Beratung bei der Planung der Evaluierung psychischer Belastungen bietet die AUVA:
MMag. Martin Unterkircher, Ing.-Etzel-Straße 17, 6020 Innsbruck.
Tel. 05 9393 34839
Detaillierte Informationen zu den gesetzlichen Grundlagen der Evaluierung psychischer Belastungen und entsprechende Hintergrundinformationen finden Sie:
- Homepage der Arbeitsinspektion
- Leitfaden der Arbeitsinspektion zur „Bewertung der Arbeitsplatzevaluierung psychischer Belastungen im Rahmen der Kontroll- und Beratungstätigkeit“ (Version August 2013)
- Eine kompakte Zusammenfassung der Anforderungen, die an die Evaluierung psychischer Belastungen gestellt werden, finden Sie im Merkblatt, das vom Bundesministerium für Arbeit, Soziales und Konsumentenschutz gemeinsam mit der Arbeitsinspektion, der Wirtschaftskammer und der Industriellenvereinigung herausgegeben wurde.

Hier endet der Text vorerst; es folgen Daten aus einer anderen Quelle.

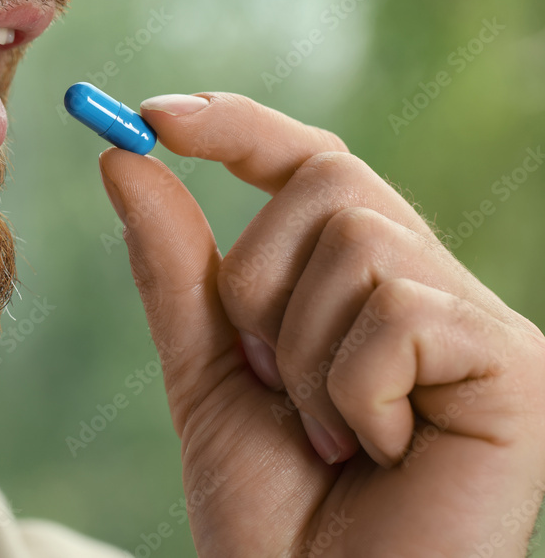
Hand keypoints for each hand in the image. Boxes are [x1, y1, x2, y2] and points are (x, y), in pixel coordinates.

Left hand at [98, 92, 544, 556]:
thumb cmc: (274, 514)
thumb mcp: (205, 374)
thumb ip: (174, 269)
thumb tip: (127, 161)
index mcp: (360, 287)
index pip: (309, 163)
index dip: (237, 126)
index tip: (154, 117)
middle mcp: (429, 287)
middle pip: (329, 182)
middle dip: (262, 282)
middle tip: (273, 379)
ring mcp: (477, 324)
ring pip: (358, 243)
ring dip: (304, 353)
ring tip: (333, 436)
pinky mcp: (517, 366)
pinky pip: (397, 315)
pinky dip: (353, 391)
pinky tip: (380, 453)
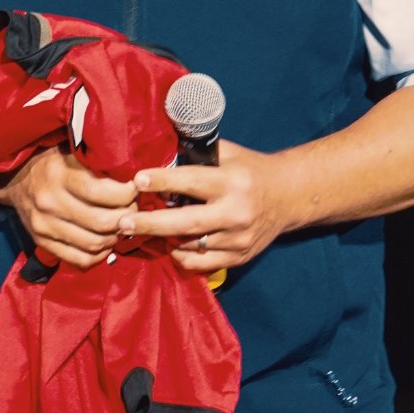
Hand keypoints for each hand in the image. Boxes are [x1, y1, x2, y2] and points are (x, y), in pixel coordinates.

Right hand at [1, 146, 142, 270]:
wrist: (13, 177)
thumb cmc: (51, 160)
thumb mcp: (70, 151)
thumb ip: (96, 163)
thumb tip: (135, 176)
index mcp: (59, 174)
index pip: (101, 192)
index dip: (127, 194)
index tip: (136, 189)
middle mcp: (50, 202)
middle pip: (101, 222)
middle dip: (126, 218)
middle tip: (134, 210)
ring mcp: (44, 225)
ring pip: (94, 244)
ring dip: (115, 238)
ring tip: (123, 226)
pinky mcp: (41, 241)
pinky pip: (79, 259)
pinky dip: (99, 256)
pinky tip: (107, 243)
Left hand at [128, 146, 299, 278]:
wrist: (289, 197)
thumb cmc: (251, 170)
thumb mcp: (229, 154)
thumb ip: (197, 154)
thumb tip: (160, 149)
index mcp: (233, 182)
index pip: (192, 182)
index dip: (163, 181)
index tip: (137, 180)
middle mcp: (236, 212)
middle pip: (187, 223)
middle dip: (151, 223)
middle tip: (124, 223)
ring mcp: (239, 238)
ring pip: (191, 246)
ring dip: (163, 240)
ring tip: (139, 233)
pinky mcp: (240, 256)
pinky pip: (202, 263)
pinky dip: (182, 256)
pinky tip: (170, 244)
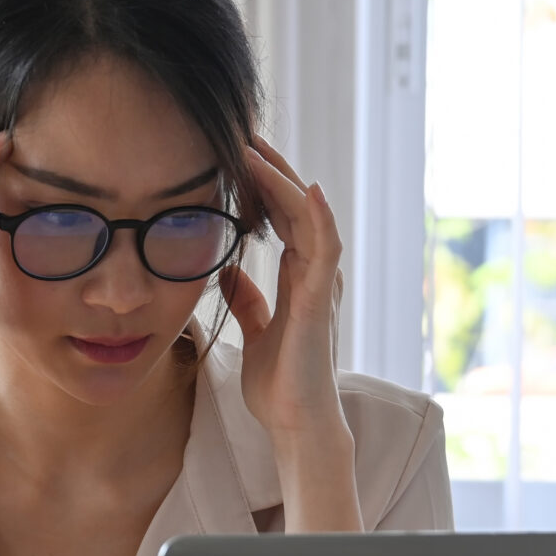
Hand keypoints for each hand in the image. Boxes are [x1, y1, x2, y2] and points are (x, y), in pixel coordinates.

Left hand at [226, 136, 352, 451]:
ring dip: (285, 181)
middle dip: (270, 168)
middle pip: (295, 206)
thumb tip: (229, 270)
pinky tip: (306, 188)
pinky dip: (318, 216)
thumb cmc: (279, 384)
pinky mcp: (320, 301)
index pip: (281, 216)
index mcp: (296, 278)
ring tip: (258, 148)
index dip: (261, 183)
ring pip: (309, 216)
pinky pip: (326, 248)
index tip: (233, 152)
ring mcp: (320, 285)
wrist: (295, 423)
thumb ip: (248, 299)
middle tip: (242, 132)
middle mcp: (312, 274)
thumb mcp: (255, 330)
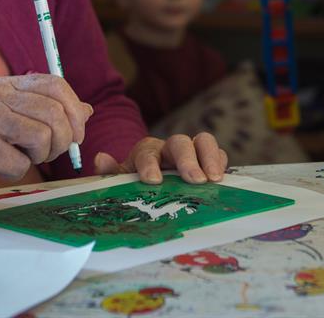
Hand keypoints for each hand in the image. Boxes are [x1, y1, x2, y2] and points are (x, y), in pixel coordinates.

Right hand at [0, 74, 93, 206]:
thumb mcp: (15, 122)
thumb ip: (48, 113)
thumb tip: (87, 110)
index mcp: (6, 84)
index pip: (55, 85)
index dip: (74, 109)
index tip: (78, 133)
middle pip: (53, 112)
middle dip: (62, 139)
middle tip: (50, 153)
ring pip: (42, 137)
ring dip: (39, 156)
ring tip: (21, 157)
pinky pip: (20, 163)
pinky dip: (16, 171)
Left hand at [93, 133, 227, 183]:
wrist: (153, 182)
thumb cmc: (138, 182)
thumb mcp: (122, 180)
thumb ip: (111, 172)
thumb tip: (101, 159)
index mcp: (147, 151)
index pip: (147, 152)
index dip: (149, 165)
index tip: (153, 181)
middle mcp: (170, 148)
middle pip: (180, 143)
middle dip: (187, 160)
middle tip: (195, 179)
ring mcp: (192, 152)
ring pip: (203, 142)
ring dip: (210, 158)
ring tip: (214, 179)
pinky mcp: (208, 161)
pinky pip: (219, 154)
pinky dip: (221, 163)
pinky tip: (223, 180)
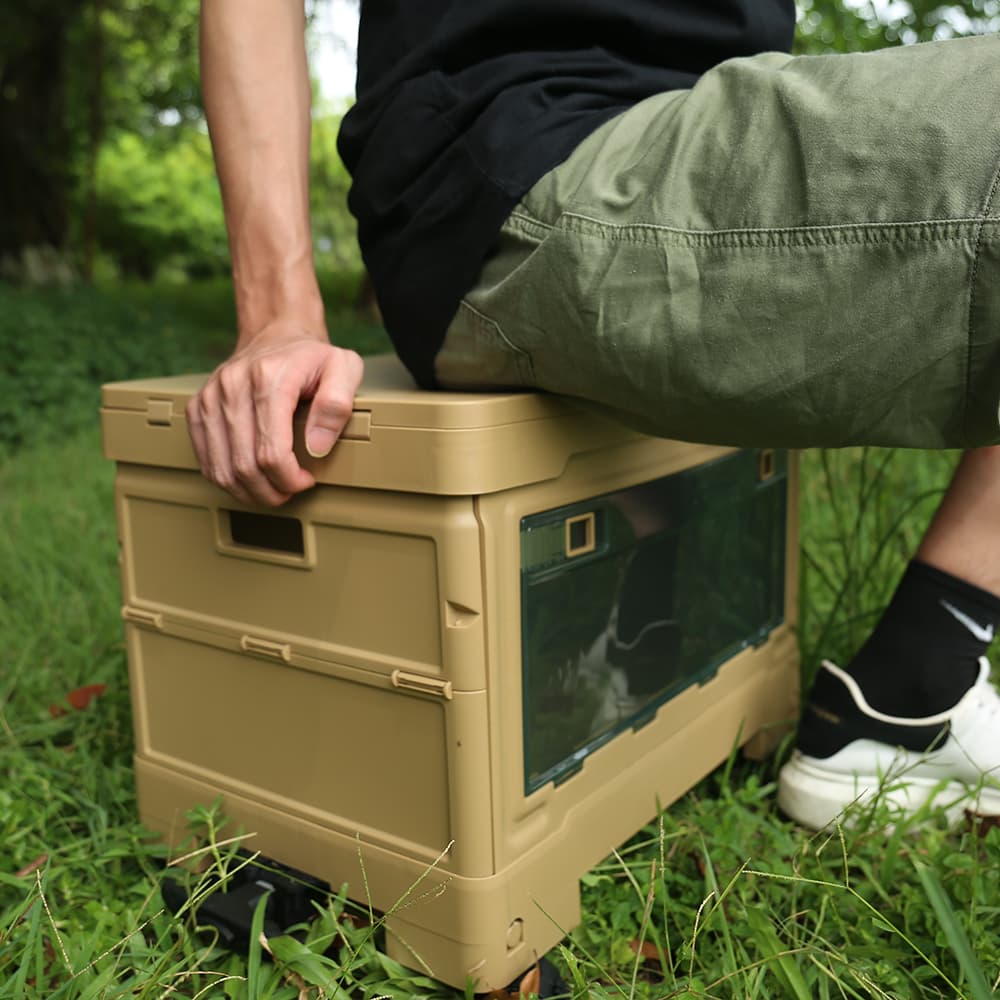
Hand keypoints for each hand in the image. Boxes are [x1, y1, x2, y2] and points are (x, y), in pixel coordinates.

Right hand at [187, 323, 363, 506]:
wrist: (276, 334)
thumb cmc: (312, 358)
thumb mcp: (344, 369)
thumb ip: (337, 406)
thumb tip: (316, 447)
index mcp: (268, 378)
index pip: (271, 452)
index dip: (289, 479)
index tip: (306, 481)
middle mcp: (232, 386)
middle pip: (244, 465)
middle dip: (270, 491)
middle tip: (290, 490)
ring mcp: (210, 397)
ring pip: (220, 468)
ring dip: (248, 491)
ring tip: (272, 489)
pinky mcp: (198, 407)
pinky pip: (205, 459)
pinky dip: (227, 478)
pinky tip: (249, 479)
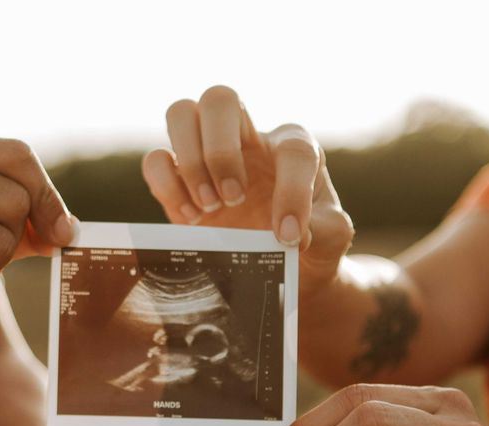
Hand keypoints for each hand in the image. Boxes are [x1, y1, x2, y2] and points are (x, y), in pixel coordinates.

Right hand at [142, 85, 353, 290]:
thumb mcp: (332, 237)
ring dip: (190, 162)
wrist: (281, 264)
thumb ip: (325, 229)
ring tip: (210, 207)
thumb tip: (295, 232)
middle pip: (220, 98)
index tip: (287, 236)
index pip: (293, 150)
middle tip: (233, 199)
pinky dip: (166, 186)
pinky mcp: (179, 179)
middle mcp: (248, 139)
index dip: (292, 192)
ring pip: (181, 114)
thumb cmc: (309, 239)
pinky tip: (191, 218)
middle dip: (221, 150)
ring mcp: (208, 154)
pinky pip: (155, 160)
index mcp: (293, 146)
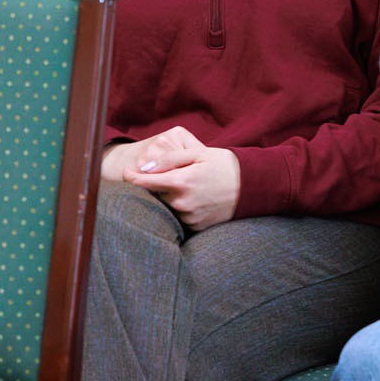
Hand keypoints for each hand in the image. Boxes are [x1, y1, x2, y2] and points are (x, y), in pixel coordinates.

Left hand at [120, 126, 239, 230]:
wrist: (252, 186)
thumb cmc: (223, 165)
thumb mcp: (196, 153)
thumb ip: (167, 159)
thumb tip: (142, 168)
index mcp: (180, 182)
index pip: (142, 182)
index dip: (130, 176)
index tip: (127, 171)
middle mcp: (182, 203)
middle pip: (152, 195)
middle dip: (152, 185)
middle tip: (163, 175)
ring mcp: (189, 217)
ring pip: (165, 207)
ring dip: (167, 197)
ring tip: (185, 185)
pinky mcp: (196, 227)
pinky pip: (178, 217)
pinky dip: (179, 208)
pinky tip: (192, 198)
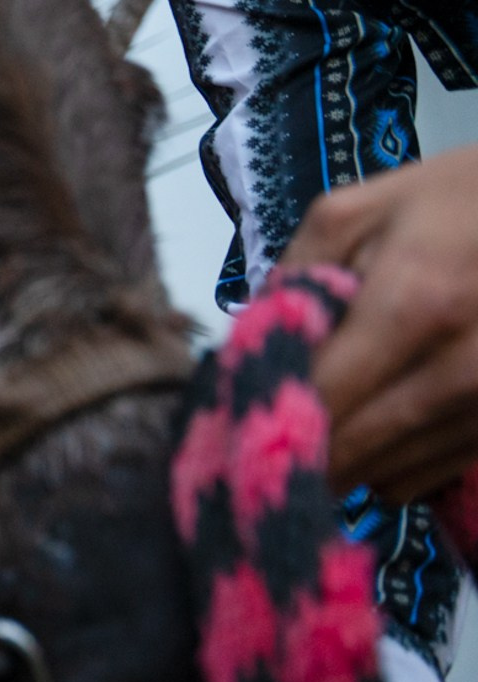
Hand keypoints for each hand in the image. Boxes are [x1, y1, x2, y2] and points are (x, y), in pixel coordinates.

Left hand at [281, 149, 477, 501]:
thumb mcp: (356, 210)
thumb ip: (293, 274)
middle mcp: (460, 368)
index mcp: (414, 304)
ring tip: (316, 426)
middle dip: (294, 452)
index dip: (264, 418)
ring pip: (384, 476)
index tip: (227, 421)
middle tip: (257, 438)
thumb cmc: (456, 202)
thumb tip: (248, 343)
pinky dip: (385, 465)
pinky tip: (374, 425)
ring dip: (340, 462)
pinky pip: (422, 479)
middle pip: (349, 452)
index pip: (318, 397)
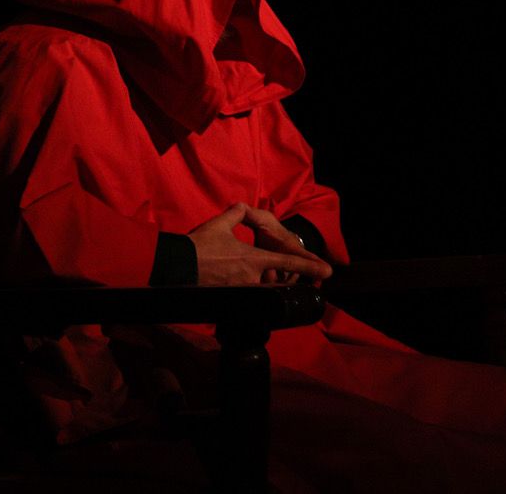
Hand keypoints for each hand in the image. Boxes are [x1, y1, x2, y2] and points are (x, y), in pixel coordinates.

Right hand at [187, 203, 332, 285]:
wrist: (178, 265)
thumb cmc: (200, 244)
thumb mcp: (220, 224)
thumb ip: (237, 214)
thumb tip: (241, 206)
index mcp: (253, 258)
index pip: (288, 262)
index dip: (309, 266)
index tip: (327, 272)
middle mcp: (252, 277)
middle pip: (279, 283)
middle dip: (286, 281)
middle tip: (294, 279)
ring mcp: (241, 291)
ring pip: (264, 292)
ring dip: (269, 288)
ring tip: (265, 282)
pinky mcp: (229, 299)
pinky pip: (249, 298)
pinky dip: (254, 296)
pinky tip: (250, 294)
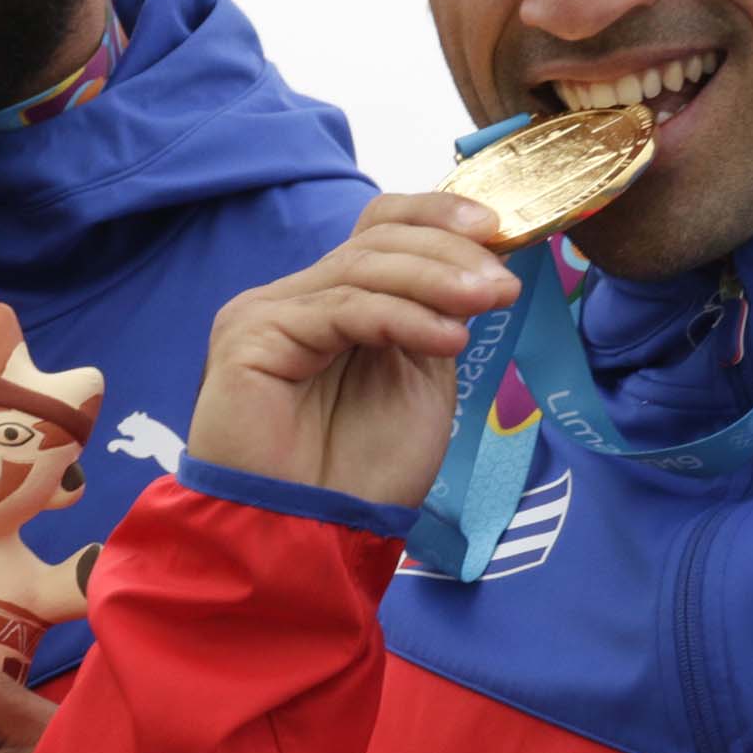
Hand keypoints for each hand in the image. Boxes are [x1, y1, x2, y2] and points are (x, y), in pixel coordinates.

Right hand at [186, 193, 520, 508]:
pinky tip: (448, 337)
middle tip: (502, 284)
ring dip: (438, 279)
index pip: (381, 228)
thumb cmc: (361, 475)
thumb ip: (434, 319)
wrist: (309, 537)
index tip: (499, 228)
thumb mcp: (420, 382)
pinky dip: (404, 317)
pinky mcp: (250, 333)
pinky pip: (341, 308)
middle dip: (450, 254)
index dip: (437, 215)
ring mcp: (268, 312)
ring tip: (489, 301)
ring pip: (363, 266)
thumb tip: (478, 265)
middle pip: (376, 240)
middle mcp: (296, 297)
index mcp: (335, 302)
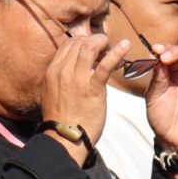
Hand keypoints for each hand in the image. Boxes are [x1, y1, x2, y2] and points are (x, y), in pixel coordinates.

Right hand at [40, 30, 126, 146]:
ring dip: (102, 42)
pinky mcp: (92, 87)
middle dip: (93, 41)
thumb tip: (72, 68)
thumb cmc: (61, 118)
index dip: (82, 41)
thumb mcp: (52, 92)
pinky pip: (105, 64)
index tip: (93, 48)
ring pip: (89, 46)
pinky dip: (116, 52)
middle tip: (104, 48)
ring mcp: (76, 78)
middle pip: (79, 42)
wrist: (64, 138)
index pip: (67, 44)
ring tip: (111, 48)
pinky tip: (125, 45)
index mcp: (52, 71)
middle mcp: (62, 70)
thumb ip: (61, 77)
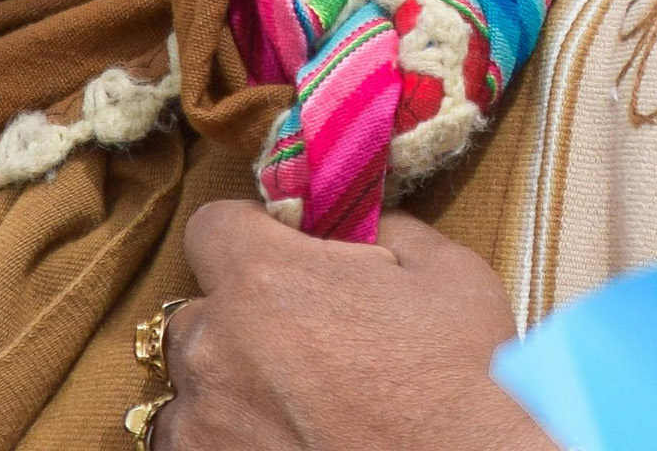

- Auf der Evaluierungshomepage finden Sie einige Verfahren, die für die Evaluierung geeignet sind: Die Arbeits-Bewertungs-Skala – ABS Gruppe, BASA II, Screening Gesundes Arbeiten (SGA), Kurzfragebogen zur Arbeitsanalyse (KFZA)
- Für das Baugewerbe und das Bauhilfsgewerbe sind von der WKO Merkblätter zur Evaluierung psychischer Belastungen erstellt worden.
Diese Vorgehensweise ist für Gruppen mit 3 bis 20 Mitarbeiter gut geeignet.
Bei schriftlichen Befragungen ist zu beachten, dass der Einsatz dieser Methode erst dann sinnvoll ist, wenn die Anzahl der MitarbeiterInnen in einer Gruppe 20 Personen übersteigt.